En tenslotte zie ik een derde soort ‘bezwaren’ genoemd worden, namelijk de praktische bezwaren, waarbij gezegd wordt: we zijn te klein, het kost veel geld of veel tijd van de ambtelijke organisatie. Alsof er voorgesteld wordt om jaarlijks twee burgerberaden te organiseren. Dat is onzin natuurlijk. Het inzetten van een burgerberaad moet slechts in een beperkt aantal gevallen en bij een beperkte groep onderwerpen. Wellicht zou het gaan om één burgerberaad per raadsperiode. Maar misschien zelfs dat niet. Het is een vorm die inzetbaar is in uitzonderlijke gevallen, waartoe de gekozen gemeenteraad op basis van een grondige afweging een gedegen keuze maakt. En dan: de ervaring van de afgelopen jaren laat zien, dat het burgerberaad geschikt te maken is voor grote gemeenten (waarvoor ook specifieke vragen gelden), en voor kleine gemeenten. En dat het passend te maken is op het vlak van financiën en ambtelijke inzet. En dat geldt per burgerberaad ook voor al die andere randvoorwaardelijke vragen.

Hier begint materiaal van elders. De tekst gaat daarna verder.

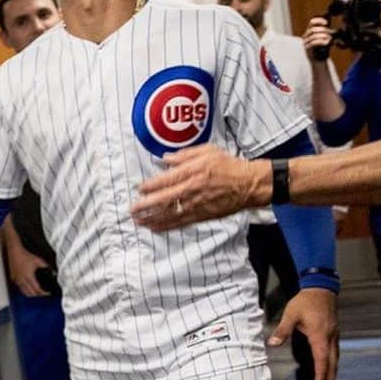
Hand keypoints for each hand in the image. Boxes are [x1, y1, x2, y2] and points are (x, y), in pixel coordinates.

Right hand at [7, 245, 51, 296]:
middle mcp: (22, 280)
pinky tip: (27, 289)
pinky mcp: (14, 279)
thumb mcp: (38, 260)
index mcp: (29, 277)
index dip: (43, 293)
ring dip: (31, 294)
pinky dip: (24, 290)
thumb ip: (45, 265)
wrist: (15, 252)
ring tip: (36, 294)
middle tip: (42, 294)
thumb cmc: (24, 256)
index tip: (47, 293)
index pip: (37, 289)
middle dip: (38, 295)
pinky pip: (20, 288)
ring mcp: (17, 280)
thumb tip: (51, 270)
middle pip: (31, 293)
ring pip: (24, 292)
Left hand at [130, 147, 269, 229]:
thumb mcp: (208, 151)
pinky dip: (165, 226)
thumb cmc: (228, 165)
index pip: (165, 180)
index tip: (139, 188)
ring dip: (151, 218)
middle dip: (144, 205)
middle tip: (131, 209)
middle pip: (163, 200)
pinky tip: (154, 228)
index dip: (149, 186)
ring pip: (169, 214)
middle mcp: (192, 189)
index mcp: (193, 172)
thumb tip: (165, 158)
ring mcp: (196, 205)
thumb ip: (185, 154)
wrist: (249, 184)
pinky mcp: (202, 215)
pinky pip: (180, 223)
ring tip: (138, 221)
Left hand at [269, 288, 339, 379]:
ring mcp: (334, 337)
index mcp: (320, 336)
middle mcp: (330, 338)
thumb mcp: (291, 314)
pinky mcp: (333, 335)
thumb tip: (272, 343)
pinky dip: (332, 366)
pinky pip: (334, 354)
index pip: (322, 360)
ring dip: (332, 375)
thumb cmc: (306, 301)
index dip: (321, 375)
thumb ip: (282, 330)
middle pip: (332, 364)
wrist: (321, 288)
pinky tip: (328, 371)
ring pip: (335, 360)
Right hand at [302, 16, 333, 61]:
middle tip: (331, 33)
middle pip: (313, 29)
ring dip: (324, 36)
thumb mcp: (326, 37)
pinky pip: (313, 43)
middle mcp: (306, 36)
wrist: (320, 60)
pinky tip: (326, 43)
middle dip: (323, 30)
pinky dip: (321, 42)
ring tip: (330, 39)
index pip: (312, 22)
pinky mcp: (307, 48)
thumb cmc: (323, 48)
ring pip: (314, 36)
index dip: (319, 20)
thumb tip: (333, 29)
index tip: (326, 23)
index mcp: (310, 31)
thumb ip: (328, 32)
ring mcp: (305, 42)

Bij die laatste groep antwoorden zie ik ook wel, dat men het onder voorwaarden wel zou willen overwegen. Het wordt niet categorisch afgewezen, als maar dit is opgelost of dat zou gelden. Het is misschien jammer dat we na twee jaar raadswerkgroep op dit punt nog niet klaar lijken te zijn met het voorwerk. Mijn fractie heeft in principe een motie voorbereid, die we zo deze week nog zouden kunnen verspreiden en die we volgende week zouden kunnen bespreken. We zullen aan de hand van deze bespreking zien in hoeverre dat nu opportuun is. Ik kom daar in tweede termijn op terug.